WHAT IS NEEDED:
Extract all the text from each of the records below, line by line and without any changes.

————

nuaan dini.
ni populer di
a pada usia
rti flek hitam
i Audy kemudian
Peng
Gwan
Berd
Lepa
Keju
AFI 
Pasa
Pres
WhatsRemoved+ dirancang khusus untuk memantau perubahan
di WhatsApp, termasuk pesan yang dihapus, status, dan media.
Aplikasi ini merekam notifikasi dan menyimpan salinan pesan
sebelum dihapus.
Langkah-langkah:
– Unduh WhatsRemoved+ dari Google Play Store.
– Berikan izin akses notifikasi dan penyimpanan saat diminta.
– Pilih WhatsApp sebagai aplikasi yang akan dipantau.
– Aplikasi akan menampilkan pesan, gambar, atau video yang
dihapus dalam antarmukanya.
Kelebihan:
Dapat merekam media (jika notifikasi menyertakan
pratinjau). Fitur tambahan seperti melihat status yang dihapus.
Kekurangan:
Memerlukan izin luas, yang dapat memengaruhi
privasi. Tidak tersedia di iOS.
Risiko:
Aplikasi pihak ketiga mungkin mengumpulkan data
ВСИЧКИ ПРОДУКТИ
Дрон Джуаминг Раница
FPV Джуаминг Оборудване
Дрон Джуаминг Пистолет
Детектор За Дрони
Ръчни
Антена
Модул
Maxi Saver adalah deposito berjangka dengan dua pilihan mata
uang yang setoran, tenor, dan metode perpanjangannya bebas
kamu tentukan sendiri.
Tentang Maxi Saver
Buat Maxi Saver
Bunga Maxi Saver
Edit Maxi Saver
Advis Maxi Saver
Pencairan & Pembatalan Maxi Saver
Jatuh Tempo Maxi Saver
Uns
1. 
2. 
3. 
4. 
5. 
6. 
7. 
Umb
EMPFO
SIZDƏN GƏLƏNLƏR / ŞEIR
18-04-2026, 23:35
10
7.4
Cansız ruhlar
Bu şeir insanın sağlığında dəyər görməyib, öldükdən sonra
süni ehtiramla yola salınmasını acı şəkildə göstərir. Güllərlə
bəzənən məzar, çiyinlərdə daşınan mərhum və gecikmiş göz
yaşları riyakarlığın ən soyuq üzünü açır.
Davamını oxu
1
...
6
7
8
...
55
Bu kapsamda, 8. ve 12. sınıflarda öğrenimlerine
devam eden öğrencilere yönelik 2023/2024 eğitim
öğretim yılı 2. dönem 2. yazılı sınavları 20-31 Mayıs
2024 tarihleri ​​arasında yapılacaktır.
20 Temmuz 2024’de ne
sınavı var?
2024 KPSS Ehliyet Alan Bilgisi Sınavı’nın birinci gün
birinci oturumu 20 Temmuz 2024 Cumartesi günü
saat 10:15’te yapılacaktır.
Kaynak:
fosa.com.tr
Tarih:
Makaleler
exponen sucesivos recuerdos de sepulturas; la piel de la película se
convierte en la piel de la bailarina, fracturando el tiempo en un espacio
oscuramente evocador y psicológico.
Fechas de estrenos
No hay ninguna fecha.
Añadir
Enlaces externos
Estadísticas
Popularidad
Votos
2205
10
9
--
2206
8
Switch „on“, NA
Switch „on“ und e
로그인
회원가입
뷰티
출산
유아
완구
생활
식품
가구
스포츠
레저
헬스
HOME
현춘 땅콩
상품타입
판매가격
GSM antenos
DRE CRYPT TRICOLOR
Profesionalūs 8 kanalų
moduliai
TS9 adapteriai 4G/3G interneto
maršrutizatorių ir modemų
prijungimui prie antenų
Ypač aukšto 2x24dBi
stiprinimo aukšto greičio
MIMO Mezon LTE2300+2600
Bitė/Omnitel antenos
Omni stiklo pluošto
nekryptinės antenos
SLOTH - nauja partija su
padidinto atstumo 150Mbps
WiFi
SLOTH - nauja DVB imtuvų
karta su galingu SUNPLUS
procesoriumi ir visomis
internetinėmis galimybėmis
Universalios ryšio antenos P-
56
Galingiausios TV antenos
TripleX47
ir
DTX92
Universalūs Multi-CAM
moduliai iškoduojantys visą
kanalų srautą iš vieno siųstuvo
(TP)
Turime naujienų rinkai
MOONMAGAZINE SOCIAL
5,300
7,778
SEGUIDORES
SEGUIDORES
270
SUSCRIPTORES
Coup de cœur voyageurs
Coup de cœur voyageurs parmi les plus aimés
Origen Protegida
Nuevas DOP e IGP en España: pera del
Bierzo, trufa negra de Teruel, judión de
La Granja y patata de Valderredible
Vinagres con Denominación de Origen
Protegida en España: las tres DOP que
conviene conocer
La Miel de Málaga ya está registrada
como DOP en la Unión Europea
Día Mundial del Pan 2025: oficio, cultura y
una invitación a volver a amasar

————

WRITTEN ANSWER:
nuaan dini.
ni populer di
a pada usia
rti flek hitam
i Audy kemudian
Peng
Gwan
Berd
Lepa
Keju
AFI 
Pasa
Pres
WhatsRemoved+ dirancang khusus untuk memantau perubahan
di WhatsApp, termasuk pesan yang dihapus, status, dan media.
Aplikasi ini merekam notifikasi dan menyimpan salinan pesan
sebelum dihapus.
Langkah-langkah:
– Unduh WhatsRemoved+ dari Google Play Store.
– Berikan izin akses notifikasi dan penyimpanan saat diminta.
– Pilih WhatsApp sebagai aplikasi yang akan dipantau.
– Aplikasi akan menampilkan pesan, gambar, atau video yang
dihapus dalam antarmukanya.
Kelebihan:
Dapat merekam media (jika notifikasi menyertakan
pratinjau). Fitur tambahan seperti melihat status yang dihapus.
Kekurangan:
Memerlukan izin luas, yang dapat memengaruhi
privasi. Tidak tersedia di iOS.
Risiko:
Aplikasi pihak ketiga mungkin mengumpulkan data
ВСИЧКИ ПРОДУКТИ
Дрон Джуаминг Раница
FPV Джуаминг Оборудване
Дрон Джуаминг Пистолет
Детектор За Дрони
Ръчни
Антена
Модул
Maxi Saver adalah deposito berjangka dengan dua pilihan mata
uang yang setoran, tenor, dan metode perpanjangannya bebas
kamu tentukan sendiri.
Tentang Maxi Saver
Buat Maxi Saver
Bunga Maxi Saver
Edit Maxi Saver
Advis Maxi Saver
Pencairan & Pembatalan Maxi Saver
Jatuh Tempo Maxi Saver
Uns
1. 
2. 
3. 
4. 
5. 
6. 
7. 
Umb
EMPFO
SIZDƏN GƏLƏNLƏR / ŞEIR
18-04-2026, 23:35
10
7.4
Cansız ruhlar
Bu şeir insanın sağlığında dəyər görməyib, öldükdən sonra
süni ehtiramla yola salınmasını acı şəkildə göstərir. Güllərlə
bəzənən məzar, çiyinlərdə daşınan mərhum və gecikmiş göz
yaşları riyakarlığın ən soyuq üzünü açır.
Davamını oxu
1
...
6
7
8
...
55
Bu kapsamda, 8. ve 12. sınıflarda öğrenimlerine
devam eden öğrencilere yönelik 2023/2024 eğitim
öğretim yılı 2. dönem 2. yazılı sınavları 20-31 Mayıs
2024 tarihleri ​​arasında yapılacaktır.
20 Temmuz 2024’de ne
sınavı var?
2024 KPSS Ehliyet Alan Bilgisi Sınavı’nın birinci gün
birinci oturumu 20 Temmuz 2024 Cumartesi günü
saat 10:15’te yapılacaktır.
Kaynak:
fosa.com.tr
Tarih:
Makaleler
exponen sucesivos recuerdos de sepulturas; la piel de la película se
convierte en la piel de la bailarina, fracturando el tiempo en un espacio
oscuramente evocador y psicológico.
Fechas de estrenos
No hay ninguna fecha.
Añadir
Enlaces externos
Estadísticas
Popularidad
Votos
2205
10
9
--
2206
8
Switch „on“, NA
Switch „on“ und e
로그인
회원가입
뷰티
출산
유아
완구
생활
식품
가구
스포츠
레저
헬스
HOME
현춘 땅콩
상품타입
판매가격
GSM antenos
DRE CRYPT TRICOLOR
Profesionalūs 8 kanalų
moduliai
TS9 adapteriai 4G/3G interneto
maršrutizatorių ir modemų
prijungimui prie antenų
Ypač aukšto 2x24dBi
stiprinimo aukšto greičio
MIMO Mezon LTE2300+2600
Bitė/Omnitel antenos
Omni stiklo pluošto
nekryptinės antenos
SLOTH - nauja partija su
padidinto atstumo 150Mbps
WiFi
SLOTH - nauja DVB imtuvų
karta su galingu SUNPLUS
procesoriumi ir visomis
internetinėmis galimybėmis
Universalios ryšio antenos P-
56
Galingiausios TV antenos
TripleX47
ir
DTX92
Universalūs Multi-CAM
moduliai iškoduojantys visą
kanalų srautą iš vieno siųstuvo
(TP)
Turime naujienų rinkai
MOONMAGAZINE SOCIAL
5,300
7,778
SEGUIDORES
SEGUIDORES
270
SUSCRIPTORES
Coup de cœur voyageurs
Coup de cœur voyageurs parmi les plus aimés
Origen Protegida
Nuevas DOP e IGP en España: pera del
Bierzo, trufa negra de Teruel, judión de
La Granja y patata de Valderredible
Vinagres con Denominación de Origen
Protegida en España: las tres DOP que
conviene conocer
La Miel de Málaga ya está registrada
como DOP en la Unión Europea
Día Mundial del Pan 2025: oficio, cultura y
una invitación a volver a amasar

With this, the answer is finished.